Following standard protocol such as informing the patient and relatives about known complications of an intervention, ensuring availability of equipment to manage the complications and to provide pre and post-operative care is a must for healthcare providers. Deviating from such protocols often draws the ire of courts, as this case demonstrates.
Suffering from dysphagia, Santi had approached the hospital where Dr. Baruah performed endoscopy. After the procedure the patient’s condition deteriorated as she developed intense pain in right side lower chest and right side upper abdomen. She was referred to ILS Hospital where endoscopy was performed again during which it was found that there was a perforation in the esophagus. The patient’s family immediately shifted her to Apollo Gleneagles where she was diagnosed with hydropneumothorax, septicaemia and mediastinitis.
Once she recuperated from her ailment which took a long time, Santi approached State Consumer Disputes Redressal Commission, Tripura and made several allegations. At the outset, it was alleged that Dr. Baruah neither disclosed nor counselled the patient about the possibility and risk of muscle spasm during endoscopy. The hospital didn’t even arrange for pre and post-operative care, it was further alleged. Why wasn’t she referred earlier even though the hospital authorities knew that they didn’t have facilities to treat mediastinitis, questioned the patient.
It seemed the doctor and the hospital neither had questions nor a strong defence. Dr. Baruah stated that the patient had a history of dysphagia and could not gulp solid food for a year. It was further stated that the patient’s oesophagus was thinner than normal and she had chronic rheumatoid arthritis. The injury to the oesophagus was not due to endoscopy performed by her, claimed Dr. Baruah.
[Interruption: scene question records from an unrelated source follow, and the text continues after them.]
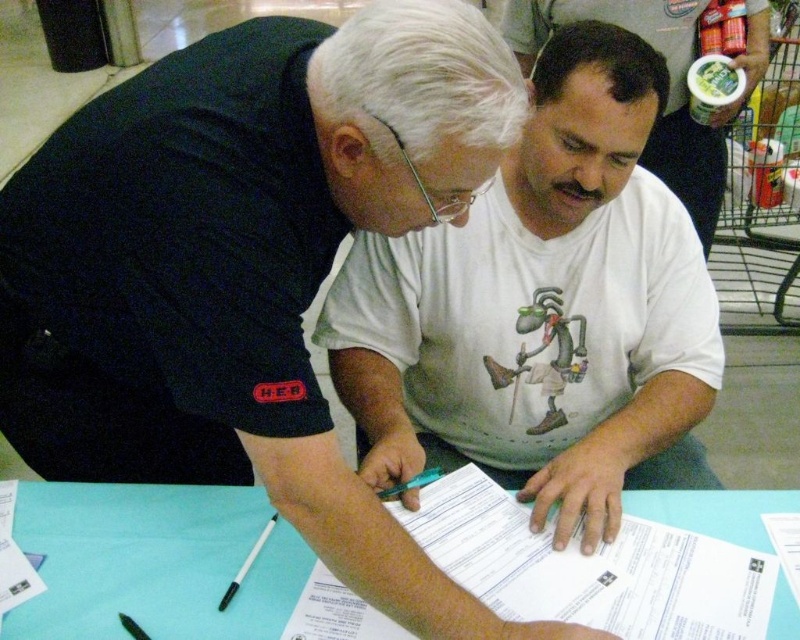
You are a customer trying to sign a document. You see the light blue paper at center and the black plastic pen at lower center. Which object should you pick up first to start signing?

You should pick up the black plastic pen at lower center first because it is needed to sign the light blue paper at center.

You are a customer trying to sign a document at the table. The light blue paper at center is where you need to sign. Can you reach it from your current position at point A, which is at coordinates 0.750, 0.250?

The light blue paper at center is located at point (154, 563). Since your current position is at (200, 480), you can reach it by moving closer to the table.

You are a customer at a store and see two points marked on the table. The first point is labeled as point (612, 54) and the second is point (254, 634). The store employee is pointing at the first point. Which point is closer to you as you face the table?

Point (612, 54) is behind point (254, 634), so the point closer to you as you face the table is point (254, 634).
The Commission was not impressed by statements made by the doctor and hospital. Having carefully observed medical records and charts, the court stated the following: “Dr. Baruah did not inform the patient or her relatives regarding the known risks of endoscopy and also did not abstain from introducing the scope when there was muscle spasm. Had there been perforation in the oesophagus before the endoscopy, then that could have been found by Dr. Baruah herself, but fact remains that she did not inform regarding the perforation of oesophagus when the patient was in the hospital, rather she was referred to ILS Hospital where the patient was informed that there was perforation in the oesophagus which happened due to earlier endoscopy. Moreover so, the hospital should have made arrangements for pre and post-operative care, but admittedly there was absence of the required facilities.There is no doubt that the decision of taking intermediate oesophagoscope may not be medical negligence, but having considered the patient’s condition, the risk factors of doing endoscopy should have been informed. So, there is carelessness to the some extent and also deficiency of service”.
Dr. Baruah and the hospital were held negligent and were ordered to pay seven and half lakh!